> **JOB ITEM**: Take the data below and filter it for lines containing the word "calzado"; show each line found.

[Saved entries]
——

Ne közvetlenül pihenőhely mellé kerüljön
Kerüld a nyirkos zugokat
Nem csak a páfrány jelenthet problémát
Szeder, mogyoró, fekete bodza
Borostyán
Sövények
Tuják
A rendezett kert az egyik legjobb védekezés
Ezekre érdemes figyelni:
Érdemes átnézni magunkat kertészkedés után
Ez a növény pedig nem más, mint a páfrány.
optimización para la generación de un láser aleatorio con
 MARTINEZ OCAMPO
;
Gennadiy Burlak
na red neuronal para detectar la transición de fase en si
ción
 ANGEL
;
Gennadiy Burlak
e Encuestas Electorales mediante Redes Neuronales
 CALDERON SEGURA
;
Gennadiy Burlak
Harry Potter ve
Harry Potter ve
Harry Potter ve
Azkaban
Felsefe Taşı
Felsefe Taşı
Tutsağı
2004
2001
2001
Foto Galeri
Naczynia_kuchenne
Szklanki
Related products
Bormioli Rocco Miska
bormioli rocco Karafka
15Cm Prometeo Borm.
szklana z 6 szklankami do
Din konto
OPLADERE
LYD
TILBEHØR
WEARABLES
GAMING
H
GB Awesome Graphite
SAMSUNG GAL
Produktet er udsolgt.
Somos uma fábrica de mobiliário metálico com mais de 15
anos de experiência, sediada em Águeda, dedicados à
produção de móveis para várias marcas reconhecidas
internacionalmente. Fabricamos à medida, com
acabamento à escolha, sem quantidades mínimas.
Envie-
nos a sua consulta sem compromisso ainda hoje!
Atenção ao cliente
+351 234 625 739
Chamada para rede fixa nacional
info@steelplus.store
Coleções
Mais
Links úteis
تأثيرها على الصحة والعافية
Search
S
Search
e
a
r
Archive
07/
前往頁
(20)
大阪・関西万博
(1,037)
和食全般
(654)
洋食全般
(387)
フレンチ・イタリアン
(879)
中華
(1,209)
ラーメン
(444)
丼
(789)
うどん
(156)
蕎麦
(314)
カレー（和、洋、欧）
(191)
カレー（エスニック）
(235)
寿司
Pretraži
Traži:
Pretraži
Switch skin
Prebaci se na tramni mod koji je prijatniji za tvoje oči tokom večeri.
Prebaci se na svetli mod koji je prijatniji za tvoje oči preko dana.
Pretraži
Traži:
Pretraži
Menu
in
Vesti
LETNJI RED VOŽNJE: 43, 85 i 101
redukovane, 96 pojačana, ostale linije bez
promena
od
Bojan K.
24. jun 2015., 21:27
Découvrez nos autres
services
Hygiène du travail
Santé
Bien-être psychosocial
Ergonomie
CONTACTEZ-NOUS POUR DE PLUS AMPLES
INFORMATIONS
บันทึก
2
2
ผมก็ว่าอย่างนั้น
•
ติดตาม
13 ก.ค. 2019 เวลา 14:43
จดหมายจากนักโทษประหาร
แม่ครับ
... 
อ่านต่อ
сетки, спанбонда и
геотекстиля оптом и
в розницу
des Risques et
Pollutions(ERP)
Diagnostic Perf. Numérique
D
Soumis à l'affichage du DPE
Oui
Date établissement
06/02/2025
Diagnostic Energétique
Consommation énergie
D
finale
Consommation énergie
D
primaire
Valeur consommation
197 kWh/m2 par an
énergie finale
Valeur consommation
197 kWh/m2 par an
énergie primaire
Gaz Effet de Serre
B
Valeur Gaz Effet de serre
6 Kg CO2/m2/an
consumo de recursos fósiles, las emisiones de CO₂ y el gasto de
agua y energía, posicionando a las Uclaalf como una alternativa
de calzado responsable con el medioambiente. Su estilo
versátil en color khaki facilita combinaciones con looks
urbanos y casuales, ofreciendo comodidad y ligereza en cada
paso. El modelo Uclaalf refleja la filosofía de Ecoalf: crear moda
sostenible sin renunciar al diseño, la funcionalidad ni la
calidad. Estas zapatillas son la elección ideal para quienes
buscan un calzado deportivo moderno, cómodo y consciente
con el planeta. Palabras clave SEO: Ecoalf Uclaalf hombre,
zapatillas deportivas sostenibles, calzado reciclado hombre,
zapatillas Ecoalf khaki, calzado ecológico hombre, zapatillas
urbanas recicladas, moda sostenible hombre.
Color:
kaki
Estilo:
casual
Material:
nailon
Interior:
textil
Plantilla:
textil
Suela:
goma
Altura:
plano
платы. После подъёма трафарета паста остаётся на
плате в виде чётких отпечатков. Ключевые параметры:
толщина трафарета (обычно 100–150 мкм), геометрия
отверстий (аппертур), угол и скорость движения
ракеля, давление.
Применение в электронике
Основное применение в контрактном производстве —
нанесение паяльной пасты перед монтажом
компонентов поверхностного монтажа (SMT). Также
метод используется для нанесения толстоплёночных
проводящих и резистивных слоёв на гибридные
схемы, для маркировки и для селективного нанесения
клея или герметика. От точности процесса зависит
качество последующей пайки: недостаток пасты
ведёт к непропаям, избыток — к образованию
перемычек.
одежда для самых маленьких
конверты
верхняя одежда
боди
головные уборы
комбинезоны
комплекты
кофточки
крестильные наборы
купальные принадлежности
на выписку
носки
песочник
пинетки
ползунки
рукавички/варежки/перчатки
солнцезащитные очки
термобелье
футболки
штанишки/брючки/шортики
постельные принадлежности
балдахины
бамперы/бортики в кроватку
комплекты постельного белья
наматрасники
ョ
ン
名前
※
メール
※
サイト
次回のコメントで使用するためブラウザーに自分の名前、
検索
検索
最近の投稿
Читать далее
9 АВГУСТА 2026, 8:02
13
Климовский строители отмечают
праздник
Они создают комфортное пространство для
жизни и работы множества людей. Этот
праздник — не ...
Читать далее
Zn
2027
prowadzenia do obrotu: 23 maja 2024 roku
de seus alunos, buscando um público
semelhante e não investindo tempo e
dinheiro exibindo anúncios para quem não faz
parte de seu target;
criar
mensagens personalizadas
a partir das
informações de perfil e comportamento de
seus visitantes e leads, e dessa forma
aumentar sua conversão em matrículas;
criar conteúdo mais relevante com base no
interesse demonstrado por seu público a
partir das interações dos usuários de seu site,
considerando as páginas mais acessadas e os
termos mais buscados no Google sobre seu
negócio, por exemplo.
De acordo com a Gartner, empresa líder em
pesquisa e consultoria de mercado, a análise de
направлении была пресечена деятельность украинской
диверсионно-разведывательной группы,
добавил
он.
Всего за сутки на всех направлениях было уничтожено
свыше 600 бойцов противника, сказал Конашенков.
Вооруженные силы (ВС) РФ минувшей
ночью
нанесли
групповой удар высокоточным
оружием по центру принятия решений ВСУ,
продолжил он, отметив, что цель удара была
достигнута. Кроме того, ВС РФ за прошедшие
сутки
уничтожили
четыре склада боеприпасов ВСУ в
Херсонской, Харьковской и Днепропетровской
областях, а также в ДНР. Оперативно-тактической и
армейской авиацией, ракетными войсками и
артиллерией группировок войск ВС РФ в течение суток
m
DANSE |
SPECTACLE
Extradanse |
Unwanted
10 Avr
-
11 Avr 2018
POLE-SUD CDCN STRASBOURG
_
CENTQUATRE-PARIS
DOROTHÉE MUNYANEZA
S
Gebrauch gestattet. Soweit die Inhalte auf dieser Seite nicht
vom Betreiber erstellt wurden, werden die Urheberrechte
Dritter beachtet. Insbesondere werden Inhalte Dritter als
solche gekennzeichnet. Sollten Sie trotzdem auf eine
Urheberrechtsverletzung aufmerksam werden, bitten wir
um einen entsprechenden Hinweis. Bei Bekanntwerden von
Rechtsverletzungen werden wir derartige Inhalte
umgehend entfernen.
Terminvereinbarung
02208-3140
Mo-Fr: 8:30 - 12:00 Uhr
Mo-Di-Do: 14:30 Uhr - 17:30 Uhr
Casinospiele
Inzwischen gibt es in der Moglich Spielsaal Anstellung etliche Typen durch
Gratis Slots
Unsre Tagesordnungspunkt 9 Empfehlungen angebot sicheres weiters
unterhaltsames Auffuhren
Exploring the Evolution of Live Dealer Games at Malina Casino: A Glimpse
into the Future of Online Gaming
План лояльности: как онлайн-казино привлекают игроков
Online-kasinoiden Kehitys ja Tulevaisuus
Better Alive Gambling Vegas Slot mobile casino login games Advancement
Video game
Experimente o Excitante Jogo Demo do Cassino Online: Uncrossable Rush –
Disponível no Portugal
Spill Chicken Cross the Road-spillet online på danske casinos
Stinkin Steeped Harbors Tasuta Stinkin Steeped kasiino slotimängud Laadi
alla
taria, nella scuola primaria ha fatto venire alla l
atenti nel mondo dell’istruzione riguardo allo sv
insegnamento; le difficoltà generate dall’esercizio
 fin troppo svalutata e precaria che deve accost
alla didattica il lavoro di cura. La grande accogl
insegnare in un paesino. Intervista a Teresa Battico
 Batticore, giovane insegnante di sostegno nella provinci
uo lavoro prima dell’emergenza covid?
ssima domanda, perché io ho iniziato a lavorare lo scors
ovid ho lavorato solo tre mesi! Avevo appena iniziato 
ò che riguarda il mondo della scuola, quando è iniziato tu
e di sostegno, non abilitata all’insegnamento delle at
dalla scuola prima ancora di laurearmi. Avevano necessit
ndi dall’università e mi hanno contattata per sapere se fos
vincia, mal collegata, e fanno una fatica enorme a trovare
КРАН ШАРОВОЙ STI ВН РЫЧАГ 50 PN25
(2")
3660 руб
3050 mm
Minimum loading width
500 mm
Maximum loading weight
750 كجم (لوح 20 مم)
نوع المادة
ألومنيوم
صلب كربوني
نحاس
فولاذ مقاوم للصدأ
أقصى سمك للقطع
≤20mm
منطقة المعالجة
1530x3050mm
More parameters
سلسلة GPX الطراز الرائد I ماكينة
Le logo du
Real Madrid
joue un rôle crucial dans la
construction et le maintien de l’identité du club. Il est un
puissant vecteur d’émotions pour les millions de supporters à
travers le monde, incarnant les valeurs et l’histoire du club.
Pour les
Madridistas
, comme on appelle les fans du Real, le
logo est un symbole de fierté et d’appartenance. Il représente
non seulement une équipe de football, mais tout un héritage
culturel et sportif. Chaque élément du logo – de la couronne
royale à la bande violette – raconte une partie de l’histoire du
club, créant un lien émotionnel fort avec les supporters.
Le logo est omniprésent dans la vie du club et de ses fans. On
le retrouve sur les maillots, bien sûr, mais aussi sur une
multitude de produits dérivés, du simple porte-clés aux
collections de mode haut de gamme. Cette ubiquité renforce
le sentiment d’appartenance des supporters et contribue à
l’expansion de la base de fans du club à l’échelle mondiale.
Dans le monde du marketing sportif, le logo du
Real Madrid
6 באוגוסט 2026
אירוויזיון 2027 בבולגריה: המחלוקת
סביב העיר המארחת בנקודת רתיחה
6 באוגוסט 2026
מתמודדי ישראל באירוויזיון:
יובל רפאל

——

> **ANSWER SPACE**:
de calzado responsable con el medioambiente. Su estilo
buscan un calzado deportivo moderno, cómodo y consciente
zapatillas deportivas sostenibles, calzado reciclado hombre,
zapatillas Ecoalf khaki, calzado ecológico hombre, zapatillas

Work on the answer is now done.